Изменить размер шрифта - +

 — Мы тут, — сказал Гордейчик девичьим голосом и покраснел.

 — Хорошо. Давайте вниз.

 — Молотки там есть?

 — Там все есть.

 — Пошли, титаны! — скомандовал Гордейчик и тяжело побежал к рудоуправлению.

 

ВОСКРЕСЕНЬЕ, 20.26

 

«Как там Петухов? Успел он спуститься в квершлаг или его тоже завалило? — думал Строкач. — Может быть, я зря прогнал его. Ведь я боялся за Антона. Если бы узнал Антон, он бы рассвирепел».

Строкач вспомнил лицо Петухова, когда тот спускался в колодец. У него было жалкое лицо. Жалкое, но все-таки очень злое.

«Конечно, злое. А что ж, добрым оно должно было быть? Ведь я ударил его. Все молодые злятся, когда их бьют, даже если за дело. А я все ж не должен был прогонять его. Надо было оставить его, а потом взять как следует в оборот. Конечно, противно, когда он весь трясся из-за того, что нашел самородок. Откуда это в молодом парне? И все же я плохо сделал, что прогнал его. Когда нас откопают, я разыщу его и верну в бригаду. Он молодой, его переделать можно».

Строкач услыхал, как вздохнул Антон. Он вздохнул тяжело.
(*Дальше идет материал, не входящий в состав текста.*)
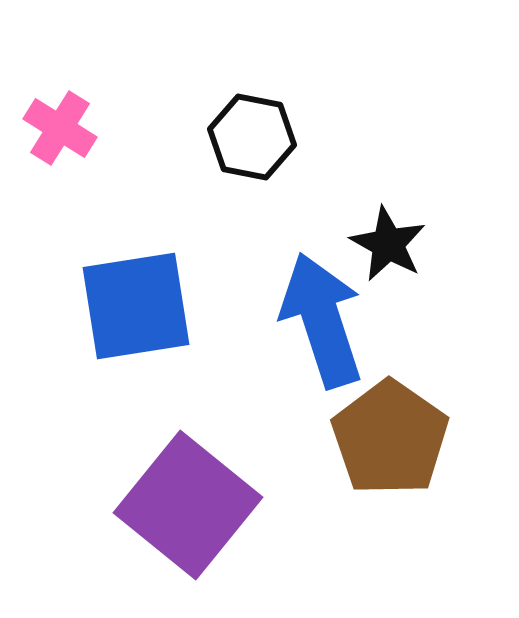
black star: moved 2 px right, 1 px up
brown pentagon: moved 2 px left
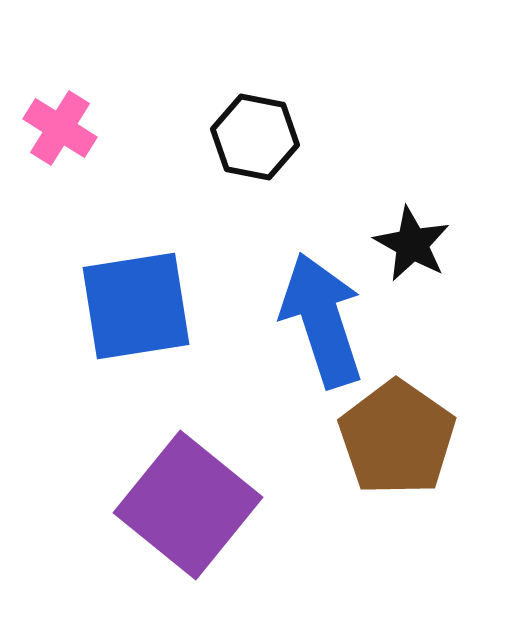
black hexagon: moved 3 px right
black star: moved 24 px right
brown pentagon: moved 7 px right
«Умница какой парень! — подумал о нем Строкач, продолжая размеренно долбить ломиком породу. — И добрый очень. Добрый и умный. Самое хорошее сочетание в человеке. С таким сочетанием или очень счастливыми бывают, или несчастными. Антон счастливый: его все любят. Если б не он, пил бы Ермоленко по-прежнему. А он Ермоленко стал на рыбалку с собой брать, в клуб с собой водить, тот и отвык от четвертинки. Вот уж год, как не пьет. И всё Антон. Как там Ермоленко? Неужели завалило? Он один. И Петухов один. Им там каково, если завалило... Нам с Антоном что! Вдвоем все нипочем. А как он там один? И Петухова я зря прогнал. Семь раз отмерь, один раз отрежь. Я не отмерил, а резанул. Это я плохо сделал. Но он в безопасности, он все же успел добраться до квершлага. Ничего. Я его разыщу потом и верну к нам в бригаду. Только б он с Ермоленко выбрался из колодца...»

 — Никита, — негромко позвал Сытин, — может, я тебя подменю?

 — Погоди, придет время — подменишь.

— Слушай, — спросил Антон еще тише, — как думаешь, Ермоленко выбрался?

 — Думаю, да.

 — А как Андрейка? Думаешь, ничего? В порядке?

 — Думаю, в порядке, — ответил Строкач, продолжая работать. — Думаю, в полном порядке.

 

ВОСКРЕСЕНЬЕ, 21 час.

 

Андрейка подумал о Марье Петровне, и у него затряслись губы. Она должна была ждать его сегодня в семь часов на площади. «Она теперь не простит мне, — подумал Андрейка, — ни за что».

Эта мысль была такой страшной, что его даже на минуту перестала мучить жажда.

«Скажешь, что в завале сидел, — засмеет ведь, — думал Андрейка. — В завале только дураки сидят. А я и не сижу даже. Я стою, как столб какой. И пить нечего».

Как только Андрейка подумал о воде, так сразу же в уши застучало это проклятое «Кап! Кап! Кап!».

 — Кап! Кап! Кап!

И вдруг он услышал другой звук. Он услышал:

 — Хап! Хап! Хап!

Андрейка замер. От этого еще сильнее задрожали колени. Он постарался расслабить колени, но не смог: сразу же начало сводить икры.

 — Кап!

 — Хап!

«Бьют! Точно, бьют! Может, успею? Тогда она не осердится. Хотя какое там! Чумазым-то не пойдешь, а помыться не успею все равно. А может, и не бьют вовсе?»

Андрейка снова прислушался. Нет, раньше этого «хап» не было.

«Не может быть! Рано еще. А она пусть тогда катится к черту, если не поймет.